**EXTRACT TO READ**.
We received one as a gift this past Christmas, and I'm now a full believer in this tech after being a very big skeptic during the first couple years of Alexa's existence. Add to the fact, that we primarily use it as a smart connected radio, and the benefits are still beyond clear to me.

Essentially, you've now opened up the possibility of exposing a lot of the latest tech to a new demographic of people that probably were 'too old' to 'get it', or not tech savvy enough to use it. The combination of a voice interface (not perfect, but improving) with access to all the latest web services spanning music, telephony, email, todo lists, home automation, etc is huge. I can now actually envision my parents, or even grandparents using services like Spotify, Podcasts, Connected Calendars, VOIP, and any number of things that the tech savvy take for granted through their phones or other devices.

Circling back to my first statement about Apple; the quintessential consumer oriented tech company. The company that's supposed to make all things nasty and complicated into things that are simple and accessible. How did Apple who already had Apple TV (home box), Siri (voice interface), Itunes (music and app ecosystem), Icloud( ugh.. but still integrated personal mgmt) and FaceTime (VOIP) not come up with this sooner. Or at least, once they saw Alexa gaining popularity not just bundle up their services and release it. Apple typically is late to the party with a more refined product, but Amazon is executing at an impressive rate these days and it's getting harder to see how Apple can close the gap.

5 comments

Apple spends years meticulously developing and then releasing the most successful (and profitable) consumer computing platform of all time. Nearly every man, woman and child in the US has an Apple device no more than five feet from them at all time that's completely capable of controlling every home device connected to the internet.

Amazon spends years and billions of dollars trying to compete in the hardware space with Apple, unsuccessfully releasing a phone and several very average tablet devices, none of which really gain much traction.

**RECORDED DATA**.
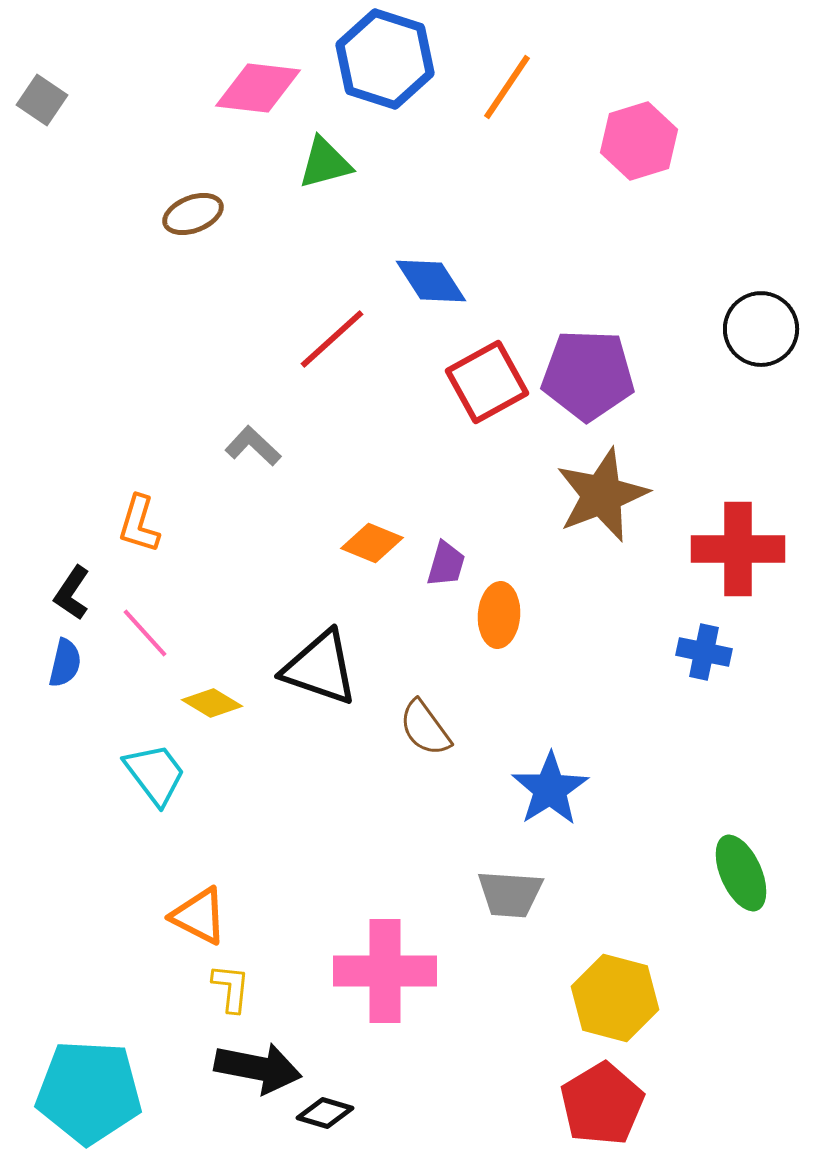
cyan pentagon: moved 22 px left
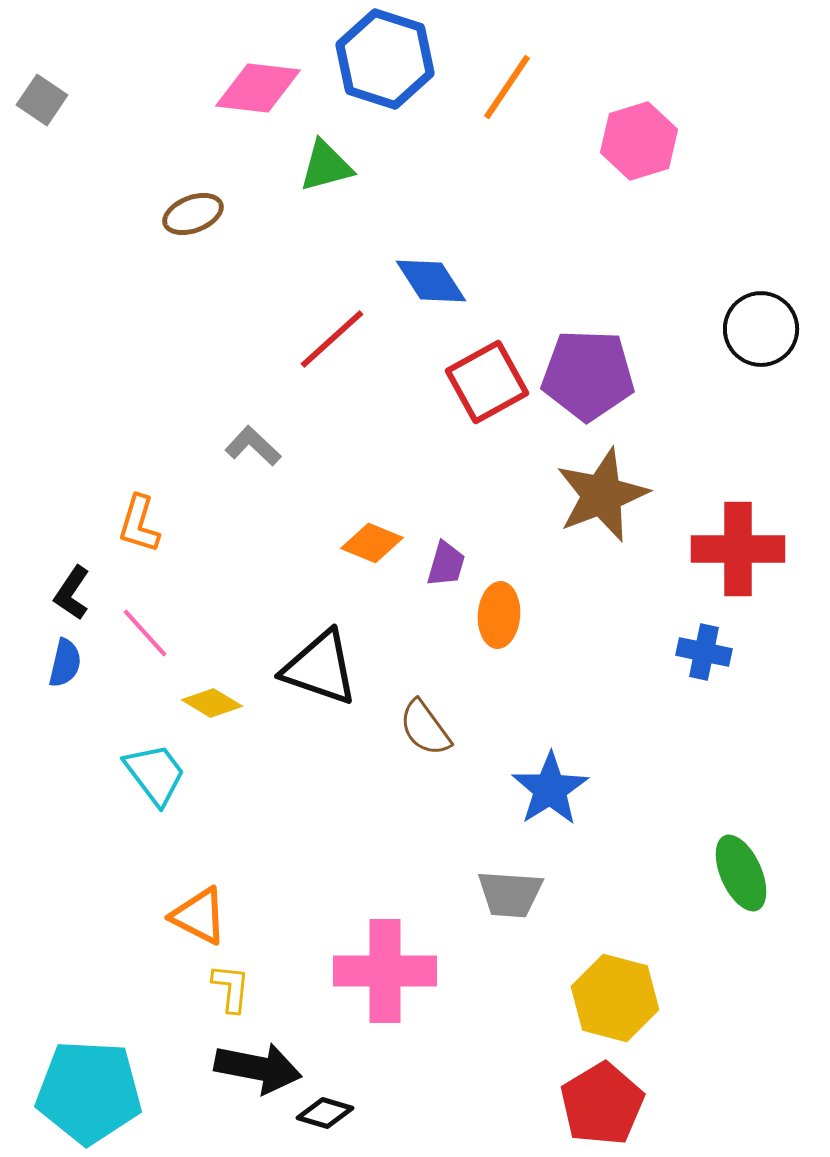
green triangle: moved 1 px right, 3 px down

**SHORT TASK A**.
Name each Apple offering that the post about Alexa says Apple already had.
**SHORT TASK B**.
In the post about Alexa, write out the passage that opens with the words containing "Apple spends years" and closes with "gain much traction.", swapping "hardware space" for "device market".
**SHORT TASK C**.
Write the next part of the post about Alexa, picking up after its final sentence.

**WRITTEN RESPONSE A**.
Apple TV, Siri, Itunes, Icloud, FaceTime

**WRITTEN RESPONSE B**.
Apple spends years meticulously developing and then releasing the most successful (and profitable) consumer computing platform of all time. Nearly every man, woman and child in the US has an Apple device no more than five feet from them at all time that's completely capable of controlling every home device connected to the internet.

Amazon spends years and billions of dollars trying to compete in the device market with Apple, unsuccessfully releasing a phone and several very average tablet devices, none of which really gain much traction.

**WRITTEN RESPONSE C**.
Then they release a device that can respond only to voice "pretty well" which can now handle VOIP calls only with other Amazon devices and we are ceding this battle to Amazon?

I think Amazon has to greatly improve the user experience before the Echo moves past a cool novelty item for me. I own one, and I can honestly say I feel no desire to purchase any more.

My Nest cam on the other hand I use all day to monitor my dog (using my iPhone) and often consider switching to Google Home and buying more Nest products because I feel invested in that ecosystem.

To me, the tablet/smart phone experience is just more efficient and easier than dealing with voice. That's just my own experience though, and time may prove me very wrong.

You're almost speaking to my point, Apple did create one of the best and widely adopted computing platforms out there with the Smart Phone. And yet... even you describe it as a 'computing device'.

Echo/Alexa is the first step to that ubiquitous IoT future, where computing is sort of removed from the terminology and services are just available on demand in the most natural of human interfaces -- voice.

Similar to that first moment of watching a 5 year old ( or 60 year old ) accessing YouTube on an Ipad ( simplified touch interface ) when the first i-devices came out. The voice interface will be just as transformative, if not more so.

The moment for me was when my 2 year old niece screamed, "Alexa, play the gummy bear song"... and it started playing, and she started dancing. That was a game changing moment for me, to realize that this device opens the doors for the young, the old, the impaired, and even the tech averse to access all kinds of cool tech that we take for granted. Hell even for me, "Alexa, play the latest 'how I built this' podcast"

Don't get me wrong, typing and touch is infinitely more efficient and powerful, but voice will be infinitely more accessible. Touch devices, as simple as they are, still require a mental model of which icons provide which services, clicking through and typing out requests and looking at results, versus what my 2 year old niece was able to do with Alexa.

My point is that the iPhone/iPad/Android-enabled tablet is a ubiquitous IoT control panel.

I disagree that the most natural of human interfaces is voice. It's like saying that listening to an audiobook will always be a better way to consume media than watching a video. Audio only is great for some use cases, but not most. Humans developed the ability to see, touch, hear, and speak for a reason. After all, radios predated television by a long shot. Then when televisions were released, they pretty much cannibalized the sale of the home radio, because it added the ability to see in real time what you were listening to.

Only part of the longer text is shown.